- Your instructions: The entries that follow need to be printed exactly as they are, minus any pictures.

* * * * * * * * *

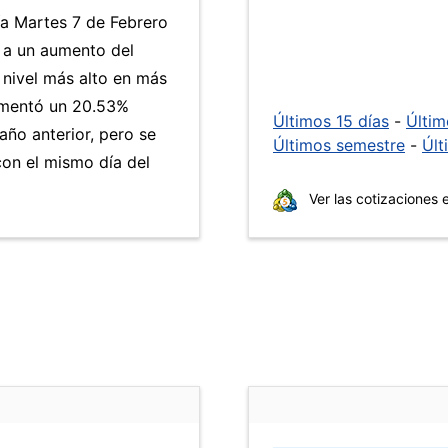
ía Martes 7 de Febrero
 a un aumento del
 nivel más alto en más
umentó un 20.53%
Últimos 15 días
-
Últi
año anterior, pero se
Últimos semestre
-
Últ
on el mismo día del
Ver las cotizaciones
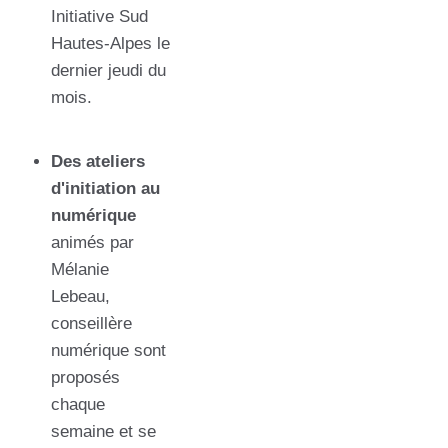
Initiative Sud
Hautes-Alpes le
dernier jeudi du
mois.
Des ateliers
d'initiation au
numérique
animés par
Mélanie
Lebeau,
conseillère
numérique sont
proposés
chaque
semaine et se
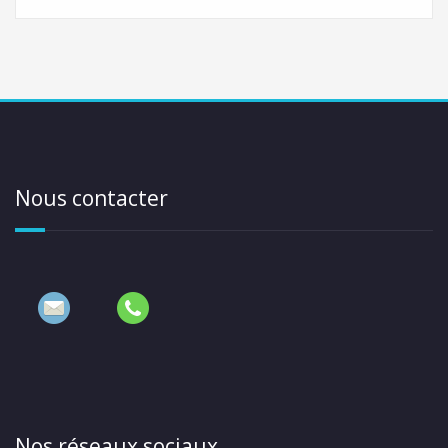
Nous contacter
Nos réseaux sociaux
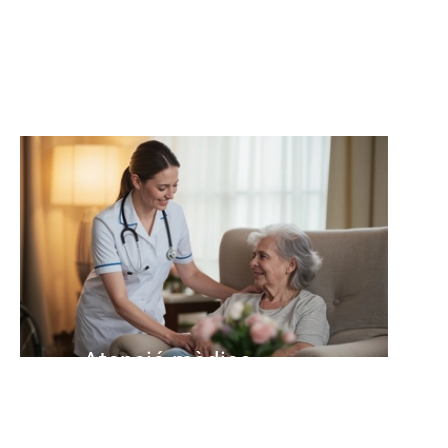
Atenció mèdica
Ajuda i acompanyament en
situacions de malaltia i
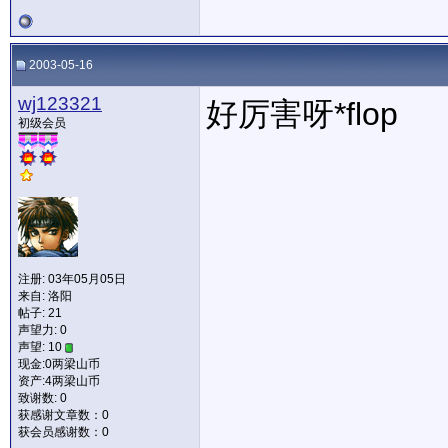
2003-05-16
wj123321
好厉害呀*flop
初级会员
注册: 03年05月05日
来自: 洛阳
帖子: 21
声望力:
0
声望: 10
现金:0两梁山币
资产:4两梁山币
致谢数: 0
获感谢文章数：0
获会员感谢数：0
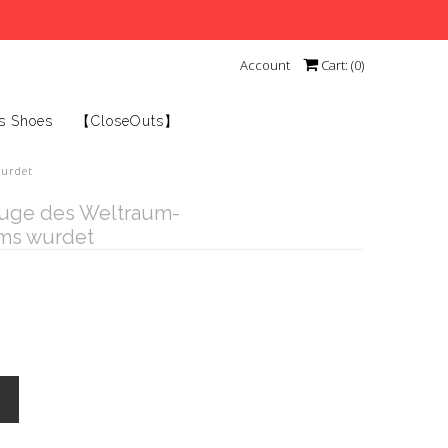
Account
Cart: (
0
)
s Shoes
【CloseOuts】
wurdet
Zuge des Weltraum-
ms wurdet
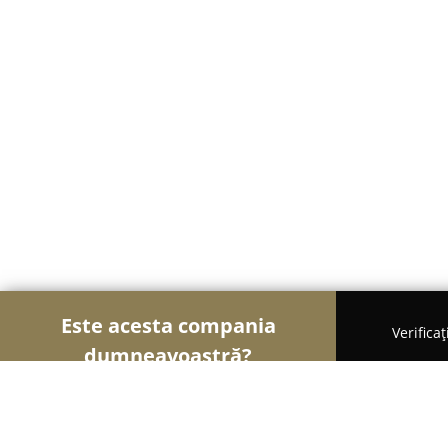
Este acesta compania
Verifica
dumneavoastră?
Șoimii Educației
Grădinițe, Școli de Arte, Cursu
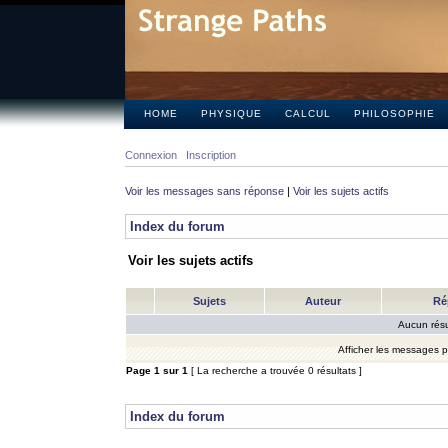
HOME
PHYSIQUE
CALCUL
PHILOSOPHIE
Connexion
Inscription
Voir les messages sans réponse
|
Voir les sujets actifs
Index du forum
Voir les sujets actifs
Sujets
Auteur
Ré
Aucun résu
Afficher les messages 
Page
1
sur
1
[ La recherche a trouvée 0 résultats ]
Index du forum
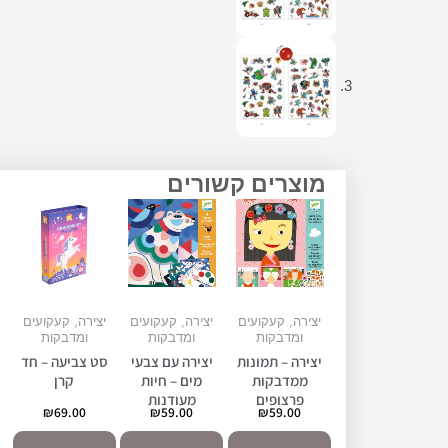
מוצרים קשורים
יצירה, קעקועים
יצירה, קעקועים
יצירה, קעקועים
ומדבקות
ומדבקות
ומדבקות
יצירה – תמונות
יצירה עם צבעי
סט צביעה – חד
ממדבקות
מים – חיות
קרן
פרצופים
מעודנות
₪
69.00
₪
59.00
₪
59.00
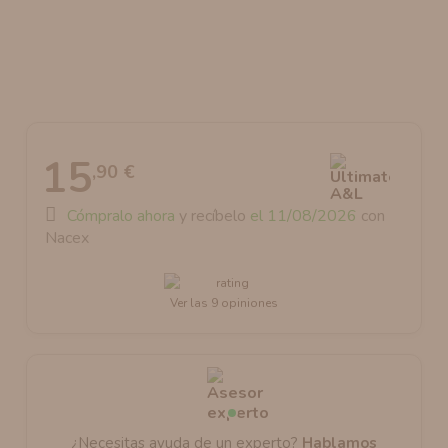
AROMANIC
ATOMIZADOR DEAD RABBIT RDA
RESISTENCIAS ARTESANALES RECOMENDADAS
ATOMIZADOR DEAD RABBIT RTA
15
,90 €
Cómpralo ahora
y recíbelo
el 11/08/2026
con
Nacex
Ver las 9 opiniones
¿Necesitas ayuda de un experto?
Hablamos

* * * * * * * * *

- Solution to the problem:
ía Martes 7 de Febrero
 a un aumento del
 nivel más alto en más
umentó un 20.53%
Últimos 15 días
-
Últi
año anterior, pero se
Últimos semestre
-
Últ
on el mismo día del
Ver las cotizaciones
Initiative Sud
Hautes-Alpes le
dernier jeudi du
mois.
Des ateliers
d'initiation au
numérique
animés par
Mélanie
Lebeau,
conseillère
numérique sont
proposés
chaque
semaine et se
Nous contacter
Nos réseaux sociaux
Atenció mèdica
Ajuda i acompanyament en
situacions de malaltia i
2003-05-16
wj123321
好厉害呀*flop
初级会员
注册: 03年05月05日
来自: 洛阳
帖子: 21
声望力:
0
声望: 10
现金:0两梁山币
资产:4两梁山币
致谢数: 0
获感谢文章数：0
获会员感谢数：0
Account
Cart: (
0
)
s Shoes
【CloseOuts】
wurdet
Zuge des Weltraum-
ms wurdet
Este acesta compania
Verifica
dumneavoastră?
Șoimii Educației
Grădinițe, Școli de Arte, Cursu
HOME
PHYSIQUE
CALCUL
PHILOSOPHIE
Connexion
Inscription
Voir les messages sans réponse
|
Voir les sujets actifs
Index du forum
Voir les sujets actifs
Sujets
Auteur
Ré
Aucun résu
Afficher les messages 
Page
1
sur
1
[ La recherche a trouvée 0 résultats ]
Index du forum
מוצרים קשורים
יצירה, קעקועים
יצירה, קעקועים
יצירה, קעקועים
ומדבקות
ומדבקות
ומדבקות
יצירה – תמונות
יצירה עם צבעי
סט צביעה – חד
ממדבקות
מים – חיות
קרן
פרצופים
מעודנות
₪
69.00
₪
59.00
₪
59.00
AROMANIC
ATOMIZADOR DEAD RABBIT RDA
RESISTENCIAS ARTESANALES RECOMENDADAS
ATOMIZADOR DEAD RABBIT RTA
15
,90 €
Cómpralo ahora
y recíbelo
el 11/08/2026
con
Nacex
Ver las 9 opiniones
¿Necesitas ayuda de un experto?
Hablamos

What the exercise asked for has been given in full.